The Dolphins have done what they can, and more moves may be in store (that’s important), but losing Suh, Landry and Pouncey (on top of Ajayi) is far more impact-talent lost than what we’ve seen acquired so far.

Question 2: How have the Dolphins done relative to their AFC East rivals?

The Patriots have been the most quiet in the division this offseason, but when your starting point is a team that has been in three of past four Super Bowls and won two and is still led by Brady and Bill Belichick, a pat hand is probably not a bad play.

The Bills, also better than Miami at 9-7 last year, notably added defensive tackle Star Lotulelei, No. 11 overall on that ESPN list, and a solid starting cornerback in Vontae Davis.
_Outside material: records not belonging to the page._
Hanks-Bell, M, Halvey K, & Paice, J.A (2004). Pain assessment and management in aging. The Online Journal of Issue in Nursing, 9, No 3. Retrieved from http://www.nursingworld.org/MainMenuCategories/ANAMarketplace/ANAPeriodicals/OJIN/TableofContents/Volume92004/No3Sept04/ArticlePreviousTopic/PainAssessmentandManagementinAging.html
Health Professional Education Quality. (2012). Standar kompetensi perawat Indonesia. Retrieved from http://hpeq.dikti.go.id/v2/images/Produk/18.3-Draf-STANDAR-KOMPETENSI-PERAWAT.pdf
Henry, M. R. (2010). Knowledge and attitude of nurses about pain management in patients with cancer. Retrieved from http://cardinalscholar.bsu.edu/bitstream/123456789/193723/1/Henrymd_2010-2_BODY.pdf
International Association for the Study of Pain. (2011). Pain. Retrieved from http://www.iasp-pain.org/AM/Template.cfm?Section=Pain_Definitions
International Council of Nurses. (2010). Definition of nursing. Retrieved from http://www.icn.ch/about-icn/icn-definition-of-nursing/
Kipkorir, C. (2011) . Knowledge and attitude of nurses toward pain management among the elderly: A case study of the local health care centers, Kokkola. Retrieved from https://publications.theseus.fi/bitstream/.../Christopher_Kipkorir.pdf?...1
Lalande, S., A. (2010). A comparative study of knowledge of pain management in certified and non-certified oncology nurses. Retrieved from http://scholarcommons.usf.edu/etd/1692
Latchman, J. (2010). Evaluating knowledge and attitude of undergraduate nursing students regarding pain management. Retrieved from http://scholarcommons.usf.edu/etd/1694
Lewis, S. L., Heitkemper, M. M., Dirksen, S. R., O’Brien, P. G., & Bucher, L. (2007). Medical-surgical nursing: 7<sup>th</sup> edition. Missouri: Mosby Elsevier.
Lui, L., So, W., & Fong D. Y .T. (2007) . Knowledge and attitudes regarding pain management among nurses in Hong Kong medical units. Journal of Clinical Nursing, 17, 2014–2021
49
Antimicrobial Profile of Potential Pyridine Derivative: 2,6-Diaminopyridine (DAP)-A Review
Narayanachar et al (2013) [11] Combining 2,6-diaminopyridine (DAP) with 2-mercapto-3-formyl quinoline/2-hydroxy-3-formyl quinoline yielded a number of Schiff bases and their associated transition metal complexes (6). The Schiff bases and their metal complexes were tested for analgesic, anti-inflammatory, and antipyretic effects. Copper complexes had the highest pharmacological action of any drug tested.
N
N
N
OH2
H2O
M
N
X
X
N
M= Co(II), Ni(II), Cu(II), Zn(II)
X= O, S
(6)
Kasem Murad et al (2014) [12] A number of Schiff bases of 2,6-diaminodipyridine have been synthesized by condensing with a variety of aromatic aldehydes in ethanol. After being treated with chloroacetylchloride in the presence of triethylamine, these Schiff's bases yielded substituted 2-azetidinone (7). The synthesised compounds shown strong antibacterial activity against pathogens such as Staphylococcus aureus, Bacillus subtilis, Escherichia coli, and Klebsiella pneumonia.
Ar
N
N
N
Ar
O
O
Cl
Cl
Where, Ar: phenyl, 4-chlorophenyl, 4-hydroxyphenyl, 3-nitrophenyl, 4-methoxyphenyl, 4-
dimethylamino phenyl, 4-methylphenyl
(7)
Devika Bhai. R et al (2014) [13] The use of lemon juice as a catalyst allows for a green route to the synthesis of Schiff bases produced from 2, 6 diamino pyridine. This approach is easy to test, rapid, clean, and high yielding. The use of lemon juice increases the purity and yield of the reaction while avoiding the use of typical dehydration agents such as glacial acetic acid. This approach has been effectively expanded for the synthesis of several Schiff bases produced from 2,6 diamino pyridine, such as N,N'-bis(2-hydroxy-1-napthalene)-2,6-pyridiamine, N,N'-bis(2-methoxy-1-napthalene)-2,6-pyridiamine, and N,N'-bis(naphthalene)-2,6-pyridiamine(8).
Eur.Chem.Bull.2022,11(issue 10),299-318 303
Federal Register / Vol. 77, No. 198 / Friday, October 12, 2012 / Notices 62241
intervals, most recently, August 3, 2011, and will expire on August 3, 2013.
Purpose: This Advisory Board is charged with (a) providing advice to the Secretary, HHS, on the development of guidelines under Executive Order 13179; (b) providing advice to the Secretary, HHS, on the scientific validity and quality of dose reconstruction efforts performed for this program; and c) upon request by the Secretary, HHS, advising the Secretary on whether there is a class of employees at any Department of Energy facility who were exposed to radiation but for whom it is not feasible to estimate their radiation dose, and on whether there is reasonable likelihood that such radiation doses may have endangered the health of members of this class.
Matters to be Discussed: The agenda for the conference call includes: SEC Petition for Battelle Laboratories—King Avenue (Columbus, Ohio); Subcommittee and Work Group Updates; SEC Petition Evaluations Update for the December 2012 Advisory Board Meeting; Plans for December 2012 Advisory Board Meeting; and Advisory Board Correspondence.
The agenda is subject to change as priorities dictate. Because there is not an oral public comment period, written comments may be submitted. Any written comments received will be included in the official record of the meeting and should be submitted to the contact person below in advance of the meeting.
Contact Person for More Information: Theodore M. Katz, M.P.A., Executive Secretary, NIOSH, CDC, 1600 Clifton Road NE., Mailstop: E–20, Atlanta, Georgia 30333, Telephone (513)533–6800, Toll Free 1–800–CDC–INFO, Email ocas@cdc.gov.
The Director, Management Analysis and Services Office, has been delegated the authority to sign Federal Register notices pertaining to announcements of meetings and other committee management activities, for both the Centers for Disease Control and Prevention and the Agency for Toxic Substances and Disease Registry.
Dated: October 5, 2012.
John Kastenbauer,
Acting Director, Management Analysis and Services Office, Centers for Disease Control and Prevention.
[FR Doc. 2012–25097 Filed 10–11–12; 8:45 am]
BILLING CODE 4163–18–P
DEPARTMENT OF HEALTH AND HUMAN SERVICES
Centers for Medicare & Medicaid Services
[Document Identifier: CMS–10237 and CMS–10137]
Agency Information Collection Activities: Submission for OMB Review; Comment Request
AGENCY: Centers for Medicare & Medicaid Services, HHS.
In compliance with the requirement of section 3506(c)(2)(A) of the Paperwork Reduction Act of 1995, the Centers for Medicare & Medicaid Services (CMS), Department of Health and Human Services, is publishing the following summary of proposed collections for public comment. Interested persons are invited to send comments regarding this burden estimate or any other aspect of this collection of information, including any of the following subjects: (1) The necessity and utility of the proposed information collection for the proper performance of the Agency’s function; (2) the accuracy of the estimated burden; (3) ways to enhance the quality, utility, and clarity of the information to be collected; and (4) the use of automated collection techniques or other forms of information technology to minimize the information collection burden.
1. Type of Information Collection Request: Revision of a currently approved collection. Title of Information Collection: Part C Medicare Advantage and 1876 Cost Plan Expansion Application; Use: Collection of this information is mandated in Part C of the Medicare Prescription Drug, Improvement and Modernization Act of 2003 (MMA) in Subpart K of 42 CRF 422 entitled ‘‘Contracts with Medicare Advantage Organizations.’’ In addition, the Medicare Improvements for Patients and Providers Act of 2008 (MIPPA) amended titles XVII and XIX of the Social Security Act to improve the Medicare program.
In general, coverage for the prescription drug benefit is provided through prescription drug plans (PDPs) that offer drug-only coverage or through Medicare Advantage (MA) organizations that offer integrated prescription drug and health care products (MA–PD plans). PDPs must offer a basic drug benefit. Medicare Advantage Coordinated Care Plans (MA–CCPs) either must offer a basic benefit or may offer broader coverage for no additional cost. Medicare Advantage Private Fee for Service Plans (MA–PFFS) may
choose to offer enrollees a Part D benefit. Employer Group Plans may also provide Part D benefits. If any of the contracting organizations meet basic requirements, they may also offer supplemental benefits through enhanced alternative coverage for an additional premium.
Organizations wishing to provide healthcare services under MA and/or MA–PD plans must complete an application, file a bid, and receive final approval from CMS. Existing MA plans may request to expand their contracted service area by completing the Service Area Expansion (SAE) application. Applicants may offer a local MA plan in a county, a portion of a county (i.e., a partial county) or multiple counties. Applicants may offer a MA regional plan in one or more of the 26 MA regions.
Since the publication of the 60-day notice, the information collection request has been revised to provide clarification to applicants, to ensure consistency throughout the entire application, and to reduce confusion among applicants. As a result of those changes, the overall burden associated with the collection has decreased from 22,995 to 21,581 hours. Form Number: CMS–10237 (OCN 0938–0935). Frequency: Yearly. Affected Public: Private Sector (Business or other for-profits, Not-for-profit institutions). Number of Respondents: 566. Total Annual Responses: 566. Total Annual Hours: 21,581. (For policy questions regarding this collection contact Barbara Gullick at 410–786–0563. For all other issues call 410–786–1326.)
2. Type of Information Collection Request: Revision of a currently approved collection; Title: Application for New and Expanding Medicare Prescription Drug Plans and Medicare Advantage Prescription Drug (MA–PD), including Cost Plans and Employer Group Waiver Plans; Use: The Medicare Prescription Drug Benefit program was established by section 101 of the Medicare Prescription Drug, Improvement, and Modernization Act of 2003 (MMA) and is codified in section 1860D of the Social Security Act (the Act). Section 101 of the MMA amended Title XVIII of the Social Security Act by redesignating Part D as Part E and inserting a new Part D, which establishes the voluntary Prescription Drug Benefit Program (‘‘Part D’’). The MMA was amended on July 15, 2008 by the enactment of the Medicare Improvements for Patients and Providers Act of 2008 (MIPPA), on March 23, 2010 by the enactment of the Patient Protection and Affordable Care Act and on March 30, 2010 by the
Buffalo gambled by trading away quarterback Tyrod Taylor and hopes newly signed A.J. McCarron will become a star, a sizable if.

The very busy Jets have been most active in the division, with cornerback Trumaine Johnson (No. 10 overall via ESPN) the big free-agency get. But new QB Teddy Bridgewater will prove a bigger signing if he can recapture his promise and win the job from Josh McCown.

The Dolphins, considering the talent lost, cannot say they have gained noticeable ground on the Patriots or on the Bills, unless the latter’s QB gamble proves a bust.

Question 3: Bottom line, are the Dolphins better today than they were when last season ended?

No. At least not based on what’s happened this offseason and in free agency thus far. The best chance for that answer to flip to yes is if Tannehill, after missing all of last season injured, magically roars back to find another level of play. But isn’t that what we’ve been waiting for (and waiting for, and waiting for) since 2012?

Oh, hell. Maybe the Dolphins will win the draft next month — no, dominate it — and everything will be all better!